Cartoonist Raemaekers' work drew blood



Cartoonist Louis Raemaekers
At the beginning of the Great War, after a young Bosnian assassin killed Archduke Ferdinand and put Europe’s colonial powers in a tizzy, Germany invaded neutral Belgium on its way to a confrontation with France, and by extension, with England.

Officially, the neighboring Dutch government remained neutral to these developments, the conventional wisdom being that when you’re situated between two warring giants the best policy is not to get involved. Some Dutch citizens took a dim view of that policy. Among them was J.C. Schroeder, editor of the Amsterdam Telegraaf, who wrote scathing editorials condemning the brutality of the Germans and criticizing the passive Dutch government.

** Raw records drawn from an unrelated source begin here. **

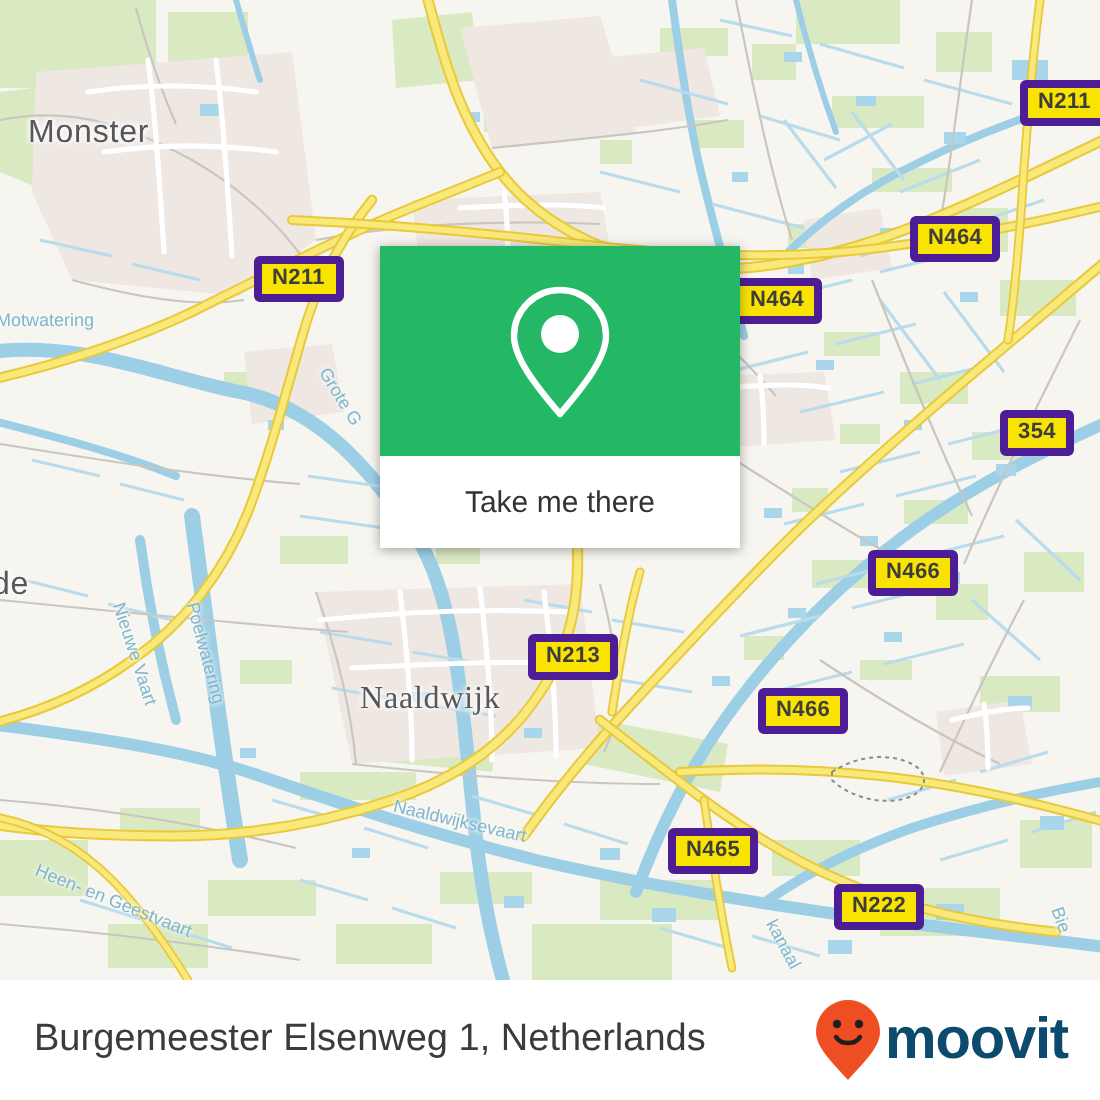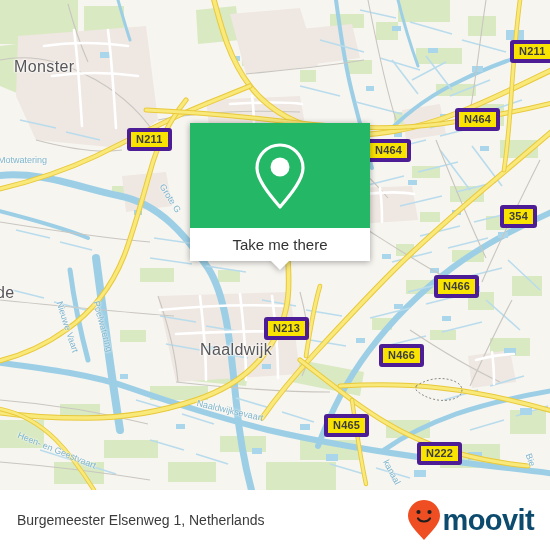"Take me there" .callout-bottom { height: 33px -> 46px }
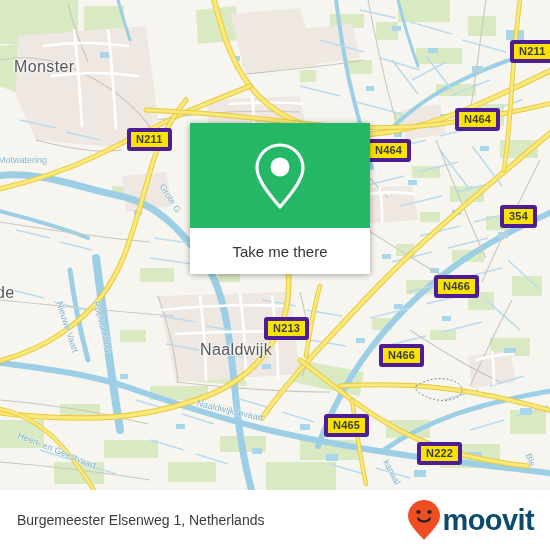"Naaldwijk" div.map-label { font-family: none -> Liberation Serif, serif; left: 200px -> 180px }
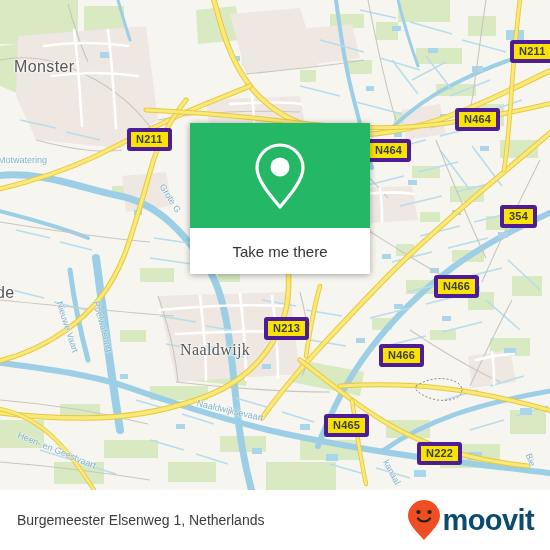"N465" div.shield { left: 324px -> 334px }
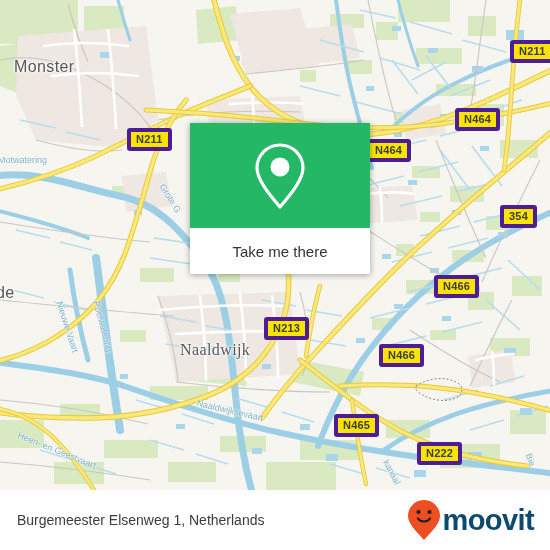"Burgemeester Elsenweg 1, Netherlands" .footer-title { font-size: 14px -> 19px }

Schroeder encouraged the work of a firebrand editorial cartoonist, Louis Raemaekers, whose vitriolic illustrations so incensed the German government that they put a price on his head, offering to pay 12,000 marks for Raemaekers’ capture, dead or alive.

Raemaekers’ anti-German sentiment didn’t come easy. After all, his mother was ethnically German, though he was born in the Netherlands. After the invasion, Raemaekers along with many other Dutch citizens, didn’t believe the reports of atrocities coming from Belgium. He decided to see for himself. Reaemaekers ventured across the border into Belgium and was appalled at what he saw.

Raemaekers’ work appeared in the Telegraaf, and later was picked up by British authorities, who published inexpensive paperback books of his cartoons to help with the propaganda effort to mobilize the citizens of Great Britain. Fearing for his life in the Netherlands, Raemaekers’ fled to England, where he continued to work.

His illustrations gained renown throughout western Europe and in the United States. Upon seeing them, the French sculptor Auguste Rodin exclaimed, “But these are not cartoons! Each one is a picture.”

In April 1917, The Century Company published a special limited edition of Raemaekers’ work in the United States. Each copy of the 1,050 edition was printed with the number in red ink. Volumes I and II of this edition printed specially for Mrs. William Larimer Jones is in the collection of rare and unusual books at Lighthouse Books, ABAA. William Larimer Jones was a steel industry executive.

The edition contains 126 plates of Raemaekers’ wartime illustrations in charcoal, pen and ink, and with watercolor tinting on some. It contains a foreword by former President Theodore Roosevelt and an introduction by H. Perry Robinson, an acclaimed war correspondent for The Times of London.